O jurista elogiou a lucidez do prefeito de Aracaju, João Alves Filho, que não teve dúvidas em abandonar a postura adotada pela generalidade dos governantes “de empurrar com a barriga a dívida oriunda de condenação judicial ensejando o crescimento da dívida tal qual uma bolsa de neve”, e apresentou à Câmara Municipal de Aracaju o projeto de lei que resultou na aprovação e sanção da Lei nº 4.569, de 1º de agosto de 2014 pela qual todo devedor de tributo municipal poderá quitar o débito mediante compensação com os valores de precatórios judiciais expedidos contra a Municipalidade de Aracaju, por título original ou por cessão, isto é, o interessado poderá adquirir no mercado os precatórios com deságio para pagamento de tributos.

“Com esse gesto o prefeito de Aracaju dá um exemplo de patriotismo e de bom-senso e de administrador probo e eficiente. Ele abriu mão das vantagens políticas propiciadas pelo direcionamento de recursos financeiros para execução de obras não estritamente necessárias, mas que trazem dividendos políticos pela visibilidade a ação governamental, sem contar outras “vantagens” que a contratação de obras traz consigo, como noticiadas pela grande mídia”, explicou Harada, acrescentando que “para comemorar esse gesto patriótico, que pode redirecionar o comportamento de demais governantes, a OAB de Sergipe promoveu o 1º Congresso Sergipano convidando-nos para proferir a palestra de abertura que fizemos com muita honra na esperança de a poucos reverter essa cultura do calote”.

“Se cada Poder cumprisse o seu papel essa dívida por precatório não teria chegado a casa de 100 bilhões. E mais, esses 100 bilhões poderiam ser pagos com relativa facilidade mediante ajuda financeira da União, que gasta anualmente mais do que isso no pagamento do serviço da dívida. Falta-lhe apenas vontade política. Recursos financeiros existem. É só não desviá-los e desperdiçá-los no pagamento de despesas de custeio onde é cada vez mais difícil separar o interesse público do privado”, destacou.

 

Kiyoshi Harada ao lado do presidente da Subseção da OAB/Tatuapé, Leopoldo Luis Lima de Oliveira (foto: arquivo pessoal)
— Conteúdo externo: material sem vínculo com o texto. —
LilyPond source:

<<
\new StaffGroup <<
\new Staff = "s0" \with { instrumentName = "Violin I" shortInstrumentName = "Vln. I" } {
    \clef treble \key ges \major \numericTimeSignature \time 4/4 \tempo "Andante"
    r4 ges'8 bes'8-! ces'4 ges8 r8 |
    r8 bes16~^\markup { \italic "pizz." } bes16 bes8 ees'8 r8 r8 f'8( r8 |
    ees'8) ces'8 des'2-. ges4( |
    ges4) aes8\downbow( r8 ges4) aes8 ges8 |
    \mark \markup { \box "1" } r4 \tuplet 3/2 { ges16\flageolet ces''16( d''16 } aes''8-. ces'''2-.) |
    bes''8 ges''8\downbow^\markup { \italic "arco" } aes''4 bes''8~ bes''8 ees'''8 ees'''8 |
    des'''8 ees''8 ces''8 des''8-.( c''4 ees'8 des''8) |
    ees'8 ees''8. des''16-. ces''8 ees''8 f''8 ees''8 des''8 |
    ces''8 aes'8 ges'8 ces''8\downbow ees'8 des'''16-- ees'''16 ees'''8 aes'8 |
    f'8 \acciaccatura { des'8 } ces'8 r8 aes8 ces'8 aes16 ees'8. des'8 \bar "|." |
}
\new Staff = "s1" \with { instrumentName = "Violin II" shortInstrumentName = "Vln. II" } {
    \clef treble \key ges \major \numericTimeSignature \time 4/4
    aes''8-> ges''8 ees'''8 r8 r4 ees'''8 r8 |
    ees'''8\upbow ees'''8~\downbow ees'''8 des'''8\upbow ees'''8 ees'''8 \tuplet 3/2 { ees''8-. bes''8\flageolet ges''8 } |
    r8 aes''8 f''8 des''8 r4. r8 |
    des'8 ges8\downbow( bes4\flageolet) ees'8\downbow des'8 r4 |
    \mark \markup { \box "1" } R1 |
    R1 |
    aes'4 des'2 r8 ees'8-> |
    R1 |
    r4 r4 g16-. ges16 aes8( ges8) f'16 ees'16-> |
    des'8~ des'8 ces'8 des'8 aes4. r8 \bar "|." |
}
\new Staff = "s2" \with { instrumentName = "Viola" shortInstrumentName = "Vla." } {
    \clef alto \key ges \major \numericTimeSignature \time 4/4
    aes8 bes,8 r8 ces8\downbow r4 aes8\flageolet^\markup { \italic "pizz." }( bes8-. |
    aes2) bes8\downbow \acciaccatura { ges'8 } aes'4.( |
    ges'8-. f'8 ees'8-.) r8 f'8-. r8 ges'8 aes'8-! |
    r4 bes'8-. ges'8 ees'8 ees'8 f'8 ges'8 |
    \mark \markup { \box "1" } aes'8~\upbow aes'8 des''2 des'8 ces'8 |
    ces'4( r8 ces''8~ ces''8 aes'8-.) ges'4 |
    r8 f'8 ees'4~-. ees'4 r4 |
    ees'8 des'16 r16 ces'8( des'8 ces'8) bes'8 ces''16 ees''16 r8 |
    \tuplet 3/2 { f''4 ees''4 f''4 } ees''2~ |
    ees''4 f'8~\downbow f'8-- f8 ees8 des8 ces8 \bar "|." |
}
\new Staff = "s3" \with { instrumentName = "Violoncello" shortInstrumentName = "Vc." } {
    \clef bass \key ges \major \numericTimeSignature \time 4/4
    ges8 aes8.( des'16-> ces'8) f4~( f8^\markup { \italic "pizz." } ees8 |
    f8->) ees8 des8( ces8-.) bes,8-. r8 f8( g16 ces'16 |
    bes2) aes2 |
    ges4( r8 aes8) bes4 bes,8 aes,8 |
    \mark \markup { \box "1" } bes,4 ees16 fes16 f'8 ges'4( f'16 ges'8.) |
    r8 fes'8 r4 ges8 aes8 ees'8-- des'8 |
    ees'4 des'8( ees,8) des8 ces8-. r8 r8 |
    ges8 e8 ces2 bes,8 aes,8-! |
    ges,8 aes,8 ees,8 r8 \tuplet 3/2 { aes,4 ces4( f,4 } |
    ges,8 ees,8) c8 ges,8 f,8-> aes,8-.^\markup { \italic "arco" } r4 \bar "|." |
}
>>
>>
Kiyoshi Harada ao lado do presidente da Subseção da OAB/Tatuapé, Leopoldo Luis Lima de Oliveira (foto: arquivo pessoal)

 

Comunidade – No âmbito da comunidade nipo-brasileira, Harada ultimou a coordenação da obra coletiva “60 Anos de Bunkyo (Sociedade Brasileira de Cultura Japonesa e de Assistência Social)  – Passado, Presente e Futuro”envolvendo a participação e colaboração valiosa de 24 autores abnegados na abordagem de 12 capítulos interligados que cuidam desde os antecedentes da fundação do Bunkyo, sua constituição em 1955 e sua evolução até os dias atuais, com projeção de seu futuro. O lançamento desta edição luxuosa inteiramente colorida está previsto para março de 2015 ano em que o Bunkyo completará 60 anos de existência.